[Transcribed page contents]
********

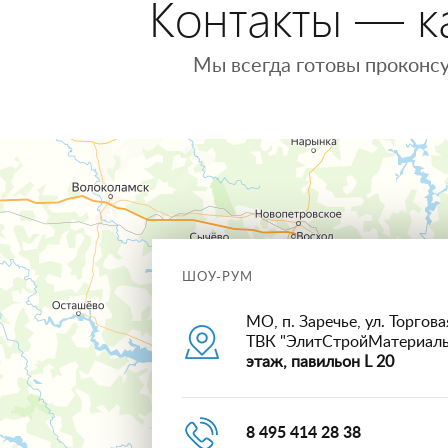
Контакты — ка
Мы всегда готовы проконсу
ШОУ-РУМ
МО, п. Заречье, ул. Торговая
ТВК "ЭлитСтройМатериал
этаж, павильон L 20
8 495 414 28 38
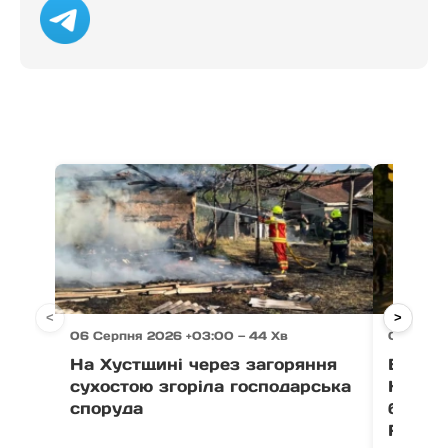
<
>
06 Серпня 2026 +03:00 — 44 Хв
06 Серп
На Хустщині через загоряння
В Ужго
сухостою згоріла господарська
Незал
споруда
благо
Fest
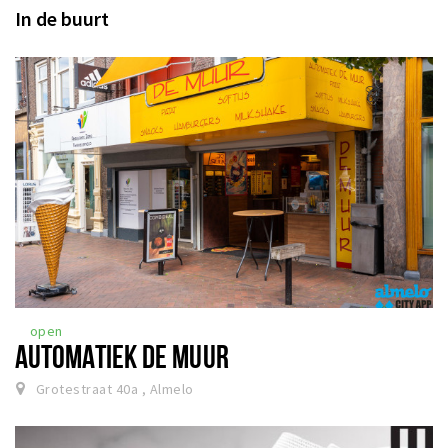
In de buurt
open
AUTOMATIEK DE MUUR
Grotestraat 40a , Almelo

********

- **EXERCISE REQUIREMENTS**: Restate every line above word for word. Do not carry over the images.

- **EXERCISE SOLUTION**:
Контакты — ка
Мы всегда готовы проконсу
ШОУ-РУМ
МО, п. Заречье, ул. Торговая
ТВК "ЭлитСтройМатериал
этаж, павильон L 20
8 495 414 28 38
<
>
06 Серпня 2026 +03:00 — 44 Хв
06 Серп
На Хустщині через загоряння
В Ужго
сухостою згоріла господарська
Незал
споруда
благо
Fest
In de buurt
open
AUTOMATIEK DE MUUR
Grotestraat 40a , Almelo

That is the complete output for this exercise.